Listed entries
▼

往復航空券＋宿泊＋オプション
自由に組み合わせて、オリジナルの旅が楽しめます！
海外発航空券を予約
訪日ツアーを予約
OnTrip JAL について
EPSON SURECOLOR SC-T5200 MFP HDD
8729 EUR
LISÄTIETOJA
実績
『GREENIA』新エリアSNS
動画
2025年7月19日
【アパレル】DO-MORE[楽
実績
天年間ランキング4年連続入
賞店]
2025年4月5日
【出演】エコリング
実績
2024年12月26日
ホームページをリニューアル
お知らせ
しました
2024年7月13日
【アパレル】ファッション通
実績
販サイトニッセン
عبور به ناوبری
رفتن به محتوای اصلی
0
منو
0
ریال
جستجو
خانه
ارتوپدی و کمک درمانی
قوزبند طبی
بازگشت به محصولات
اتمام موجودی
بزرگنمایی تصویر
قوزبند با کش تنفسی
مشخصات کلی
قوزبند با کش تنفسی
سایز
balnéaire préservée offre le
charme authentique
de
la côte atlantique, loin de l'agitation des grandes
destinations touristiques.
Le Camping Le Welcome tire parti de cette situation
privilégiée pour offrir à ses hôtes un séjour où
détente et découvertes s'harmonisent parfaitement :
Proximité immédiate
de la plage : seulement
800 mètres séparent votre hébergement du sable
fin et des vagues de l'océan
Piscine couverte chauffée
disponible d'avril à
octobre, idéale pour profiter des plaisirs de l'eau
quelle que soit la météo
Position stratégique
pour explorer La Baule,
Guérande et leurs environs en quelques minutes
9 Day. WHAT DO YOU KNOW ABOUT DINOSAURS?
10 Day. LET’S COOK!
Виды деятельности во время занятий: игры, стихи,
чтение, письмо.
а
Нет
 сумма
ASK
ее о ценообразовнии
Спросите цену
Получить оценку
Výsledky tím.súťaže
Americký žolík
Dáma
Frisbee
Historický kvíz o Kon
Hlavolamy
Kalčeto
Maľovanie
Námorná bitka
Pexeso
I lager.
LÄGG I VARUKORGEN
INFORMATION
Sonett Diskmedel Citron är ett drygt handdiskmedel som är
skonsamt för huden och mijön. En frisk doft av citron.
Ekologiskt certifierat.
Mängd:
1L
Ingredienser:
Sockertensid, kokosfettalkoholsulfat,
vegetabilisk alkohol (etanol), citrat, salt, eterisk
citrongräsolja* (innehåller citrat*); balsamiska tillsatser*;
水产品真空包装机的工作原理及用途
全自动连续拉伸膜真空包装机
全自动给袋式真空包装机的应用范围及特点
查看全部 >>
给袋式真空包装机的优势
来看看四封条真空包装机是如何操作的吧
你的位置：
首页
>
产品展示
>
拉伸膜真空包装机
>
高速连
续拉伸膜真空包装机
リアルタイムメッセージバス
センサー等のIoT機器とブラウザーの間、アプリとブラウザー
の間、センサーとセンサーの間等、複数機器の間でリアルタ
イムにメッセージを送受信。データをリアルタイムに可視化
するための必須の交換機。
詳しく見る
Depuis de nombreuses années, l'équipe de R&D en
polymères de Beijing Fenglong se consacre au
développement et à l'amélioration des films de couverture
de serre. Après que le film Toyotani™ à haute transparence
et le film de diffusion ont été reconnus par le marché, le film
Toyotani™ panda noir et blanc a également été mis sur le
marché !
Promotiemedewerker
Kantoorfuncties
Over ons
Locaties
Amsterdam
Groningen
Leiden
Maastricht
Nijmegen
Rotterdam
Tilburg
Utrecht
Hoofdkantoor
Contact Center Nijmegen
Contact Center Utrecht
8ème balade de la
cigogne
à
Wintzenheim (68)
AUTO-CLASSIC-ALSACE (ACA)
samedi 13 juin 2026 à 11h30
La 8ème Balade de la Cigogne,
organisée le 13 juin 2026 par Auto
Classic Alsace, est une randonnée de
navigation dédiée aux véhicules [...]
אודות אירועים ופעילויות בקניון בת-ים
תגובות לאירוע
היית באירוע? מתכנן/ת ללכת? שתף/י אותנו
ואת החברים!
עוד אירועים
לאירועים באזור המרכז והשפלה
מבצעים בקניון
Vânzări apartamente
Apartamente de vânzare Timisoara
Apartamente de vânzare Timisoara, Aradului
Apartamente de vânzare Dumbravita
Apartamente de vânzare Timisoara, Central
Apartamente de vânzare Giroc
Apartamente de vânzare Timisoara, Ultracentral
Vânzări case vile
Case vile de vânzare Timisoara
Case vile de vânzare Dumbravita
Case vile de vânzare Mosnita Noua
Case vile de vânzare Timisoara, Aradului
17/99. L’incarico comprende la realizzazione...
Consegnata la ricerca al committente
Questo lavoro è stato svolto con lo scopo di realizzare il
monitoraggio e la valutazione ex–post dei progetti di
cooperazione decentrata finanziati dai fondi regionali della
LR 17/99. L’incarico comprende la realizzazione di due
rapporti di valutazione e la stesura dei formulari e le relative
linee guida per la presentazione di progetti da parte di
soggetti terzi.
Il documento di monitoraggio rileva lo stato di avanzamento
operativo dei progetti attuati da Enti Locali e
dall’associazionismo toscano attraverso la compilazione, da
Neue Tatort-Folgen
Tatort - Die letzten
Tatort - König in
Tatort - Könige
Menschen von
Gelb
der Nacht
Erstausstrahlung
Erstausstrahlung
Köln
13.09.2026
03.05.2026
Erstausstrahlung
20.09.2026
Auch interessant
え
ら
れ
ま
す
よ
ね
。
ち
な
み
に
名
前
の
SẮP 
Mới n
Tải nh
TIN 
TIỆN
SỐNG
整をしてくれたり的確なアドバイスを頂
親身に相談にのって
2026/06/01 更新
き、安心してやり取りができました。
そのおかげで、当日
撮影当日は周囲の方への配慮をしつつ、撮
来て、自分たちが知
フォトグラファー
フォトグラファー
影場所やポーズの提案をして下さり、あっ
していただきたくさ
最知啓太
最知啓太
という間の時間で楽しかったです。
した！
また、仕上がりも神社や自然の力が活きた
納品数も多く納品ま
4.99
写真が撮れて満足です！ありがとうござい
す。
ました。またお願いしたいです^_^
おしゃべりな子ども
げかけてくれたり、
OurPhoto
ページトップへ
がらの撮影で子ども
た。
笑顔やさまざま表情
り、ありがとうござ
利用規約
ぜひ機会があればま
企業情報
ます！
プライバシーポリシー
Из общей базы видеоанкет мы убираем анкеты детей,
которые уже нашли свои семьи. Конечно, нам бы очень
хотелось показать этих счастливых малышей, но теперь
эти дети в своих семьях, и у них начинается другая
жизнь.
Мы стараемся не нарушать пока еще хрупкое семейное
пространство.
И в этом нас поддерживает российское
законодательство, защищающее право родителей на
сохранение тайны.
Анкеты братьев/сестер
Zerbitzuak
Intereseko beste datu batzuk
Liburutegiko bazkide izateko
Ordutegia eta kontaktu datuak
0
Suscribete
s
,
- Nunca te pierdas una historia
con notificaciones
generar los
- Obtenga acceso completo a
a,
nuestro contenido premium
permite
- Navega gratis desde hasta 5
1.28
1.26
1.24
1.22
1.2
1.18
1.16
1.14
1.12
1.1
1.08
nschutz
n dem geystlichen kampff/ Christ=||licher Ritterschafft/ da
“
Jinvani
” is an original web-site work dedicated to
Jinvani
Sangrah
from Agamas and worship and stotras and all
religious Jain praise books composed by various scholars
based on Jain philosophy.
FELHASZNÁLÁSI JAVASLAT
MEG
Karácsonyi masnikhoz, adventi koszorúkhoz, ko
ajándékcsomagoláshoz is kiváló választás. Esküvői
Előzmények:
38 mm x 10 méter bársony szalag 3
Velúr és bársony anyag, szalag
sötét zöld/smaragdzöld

▲

Directions for this task
Scan the material for "vânzare" and copy the lines that hold it.

Your solution
Apartamente de vânzare Timisoara
Apartamente de vânzare Timisoara, Aradului
Apartamente de vânzare Dumbravita
Apartamente de vânzare Timisoara, Central
Apartamente de vânzare Giroc
Apartamente de vânzare Timisoara, Ultracentral
Case vile de vânzare Timisoara
Case vile de vânzare Dumbravita
Case vile de vânzare Mosnita Noua
Case vile de vânzare Timisoara, Aradului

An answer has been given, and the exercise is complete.